Exhibit III shows the companies in our "Best Deals" study that performed the best in percentage terms relative to their peers. Note that in some cases the purchase premium paid was very high as a percentage of target market capitalization. However, the value created in dollar terms was even higher. These companies realized that the merger was one step in a path to achieve a vision for their company in the long run. While the companies did not want to pay any more than they would have to in a well-played negotiation, they knew that the additional premium was justifiable relative to the value they observed in the potential merger.
Two deals illustrate this point well. In May 1995, the Williams Companies paid a 307 percent premium (the largest in our database) for the Transco Energy Company, creating the nation's largest volume natural gas pipeline system. Transco is the largest of the five interstate pipeline systems owned by Williams.
While analysts were cool to the deal, Williams saw the real value in investing in Transco's equipment and having access to the valuable Eastern United States market. Wall Street immediately took more than $250 million - more than 10 percent - off Williams' market value, leaving the stock at $25 a share, 25 percent below its 1994 high when the deal was announced (in late 1994). Meanwhile, Transco had been struggling under a heavy debt load that was incurred in settling poorly priced gas contracts in the mid-1980's. Williams had capital to invest, having just sold its Wiltel Network Services unit to LDDS Communications (now known as MCI Worldcom) for about $1.6 billion after tax.

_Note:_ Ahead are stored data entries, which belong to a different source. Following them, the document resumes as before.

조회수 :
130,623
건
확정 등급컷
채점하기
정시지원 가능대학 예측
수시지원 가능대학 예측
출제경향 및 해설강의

Williams' strategic vision, coupled with its ability to manage the significant change inherent in a merger, enabled the Williams/Transco entity to outperform industry peers by 62 percent and create more than $4.7 billion in additional value.

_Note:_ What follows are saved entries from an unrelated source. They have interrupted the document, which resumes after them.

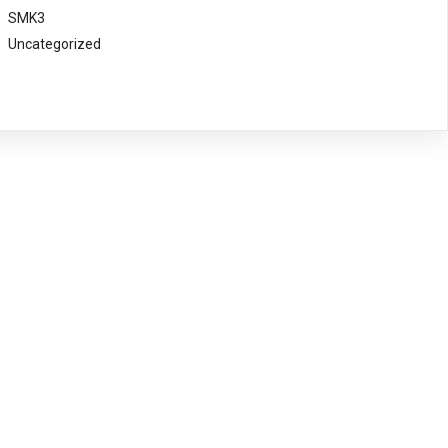
SMK3
Uncategorized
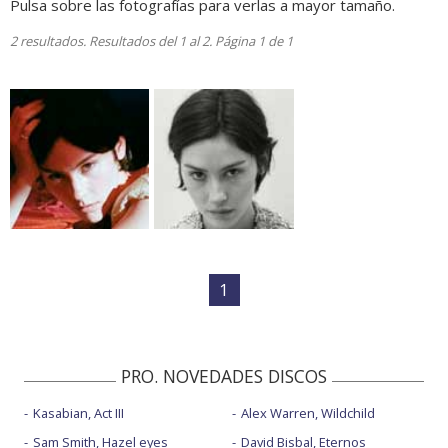
Pulsa sobre las fotografías para verlas a mayor tamaño.
2 resultados. Resultados del 1 al 2. Página 1 de 1
1
PRO. NOVEDADES DISCOS
Kasabian, Act III
Alex Warren, Wildchild
Sam Smith, Hazel eyes
David Bisbal, Eternos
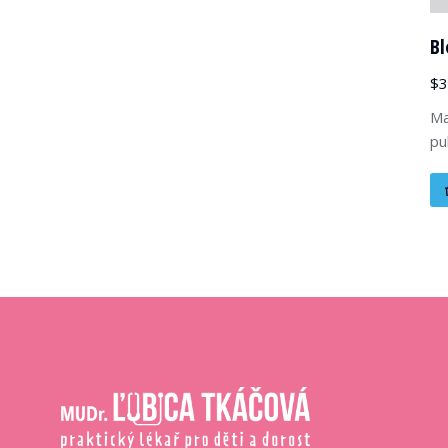
Bl
$
3
Ma
pu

The deal between Tyco International Ltd., a diversified manufacturing and service company, and Kendall International Inc. in October 1994 is another example of a merger with a noteworthy premium that created significant shareholder value. At the time, Tyco's most important lines of disposable products were used in hospitals and nursing homes. These included single-use electrodes for electrocardiographs, blood bags, intravenous bags, etc. Tyco already had about $100 million in such business and had decided it wanted more. In 1994, therefore, Tyco bought Kendall, a market leader in disposable medical products. At a 39 percent premium it was also considered too rich by Wall Street, which underestimated Tyco's ability to build businesses and the evel of complementarity between the two companies' capabilities. A July 1994 article in USA Today written a few weeks after the deal was announced characterized it as one that showed "naïveté about refusals to pay too much and making 'pure strategic fits' in a deal that may or may not be synergistic." Tyco's stock price dropped almost 10 percent in the ensuing weeks. However, Tyco had a vision. It knew that the Kendall management team and capabilities could be a strong foundation for growing the disposable medical products business. It added four subsequent acquisitions, and the division that was started with the Kendall acquisition is now at $3.4 billion in sales versus about $100 million for Tyco originally. In this example, more than $3.1 billion in market value was created.
2. A Question of Relative Size. Another factor we examined was the relative size of the acquirer and target company to determine if some approaches, such as acquiring small companies, were more productive than others. Our analysis compared acquirer to target in terms of market capitalization and sales, and the absolute size of the acquirer, to see if any excess returns existed. No excess returns were found. (See Exhibit IV.)